• Exercise brief: Write out exactly the lines of the entries below from the one holding "right back paw: (798, 494)" to the one holding "right shoulder: (93, 167)", inclusive, and leave out all other lines.

[Collected data]
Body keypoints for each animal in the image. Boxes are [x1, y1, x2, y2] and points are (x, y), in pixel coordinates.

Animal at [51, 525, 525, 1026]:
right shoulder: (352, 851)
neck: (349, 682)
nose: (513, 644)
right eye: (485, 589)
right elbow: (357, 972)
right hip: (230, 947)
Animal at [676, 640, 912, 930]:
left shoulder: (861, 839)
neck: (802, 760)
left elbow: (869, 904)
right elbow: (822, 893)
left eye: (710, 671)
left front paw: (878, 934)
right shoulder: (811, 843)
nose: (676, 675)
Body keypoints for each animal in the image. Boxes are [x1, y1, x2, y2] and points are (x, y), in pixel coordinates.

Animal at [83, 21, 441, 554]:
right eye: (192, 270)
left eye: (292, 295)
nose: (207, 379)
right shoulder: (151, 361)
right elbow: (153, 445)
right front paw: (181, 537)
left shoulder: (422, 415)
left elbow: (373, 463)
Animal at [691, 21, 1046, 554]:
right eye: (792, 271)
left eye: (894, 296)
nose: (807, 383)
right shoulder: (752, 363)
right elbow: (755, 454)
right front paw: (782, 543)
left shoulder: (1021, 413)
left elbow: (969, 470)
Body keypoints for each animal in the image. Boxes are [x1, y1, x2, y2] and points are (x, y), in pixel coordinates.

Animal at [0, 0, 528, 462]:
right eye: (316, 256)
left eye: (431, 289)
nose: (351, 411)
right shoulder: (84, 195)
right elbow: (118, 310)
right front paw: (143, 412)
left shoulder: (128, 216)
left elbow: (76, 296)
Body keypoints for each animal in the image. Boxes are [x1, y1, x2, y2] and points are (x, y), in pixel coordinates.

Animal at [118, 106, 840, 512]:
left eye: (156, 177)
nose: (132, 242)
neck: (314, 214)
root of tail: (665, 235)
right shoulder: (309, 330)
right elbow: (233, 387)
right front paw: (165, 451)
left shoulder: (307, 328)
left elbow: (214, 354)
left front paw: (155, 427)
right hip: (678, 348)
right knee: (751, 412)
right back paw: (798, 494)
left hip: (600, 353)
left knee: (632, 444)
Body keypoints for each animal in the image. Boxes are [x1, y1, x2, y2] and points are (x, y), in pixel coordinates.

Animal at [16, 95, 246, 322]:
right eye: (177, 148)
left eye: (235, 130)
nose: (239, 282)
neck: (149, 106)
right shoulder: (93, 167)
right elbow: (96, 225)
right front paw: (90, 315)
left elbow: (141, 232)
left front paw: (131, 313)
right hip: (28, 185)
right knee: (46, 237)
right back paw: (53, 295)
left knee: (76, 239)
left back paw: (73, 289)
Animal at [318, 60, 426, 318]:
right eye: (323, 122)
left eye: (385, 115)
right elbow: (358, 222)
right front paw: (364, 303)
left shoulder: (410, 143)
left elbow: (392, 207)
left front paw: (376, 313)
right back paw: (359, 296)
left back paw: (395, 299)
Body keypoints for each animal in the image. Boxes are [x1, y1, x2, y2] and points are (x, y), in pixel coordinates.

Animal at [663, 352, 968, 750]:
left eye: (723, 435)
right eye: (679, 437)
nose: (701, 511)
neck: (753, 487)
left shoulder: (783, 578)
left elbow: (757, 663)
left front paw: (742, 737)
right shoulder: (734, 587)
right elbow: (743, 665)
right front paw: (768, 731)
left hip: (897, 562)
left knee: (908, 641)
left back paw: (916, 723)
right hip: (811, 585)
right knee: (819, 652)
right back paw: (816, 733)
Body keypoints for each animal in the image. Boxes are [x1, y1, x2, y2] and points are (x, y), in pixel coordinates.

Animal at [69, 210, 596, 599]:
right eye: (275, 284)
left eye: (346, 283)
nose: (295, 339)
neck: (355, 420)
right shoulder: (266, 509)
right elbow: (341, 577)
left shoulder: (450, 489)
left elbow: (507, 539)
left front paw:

• Result of this task:
right back paw: (798, 494)
left hip: (600, 353)
left knee: (632, 444)
Body keypoints for each animal in the image. Boxes are [x1, y1, x2, y2] and points are (x, y), in pixel coordinates.

Animal at [16, 95, 246, 322]:
right eye: (177, 148)
left eye: (235, 130)
nose: (239, 282)
neck: (149, 106)
right shoulder: (93, 167)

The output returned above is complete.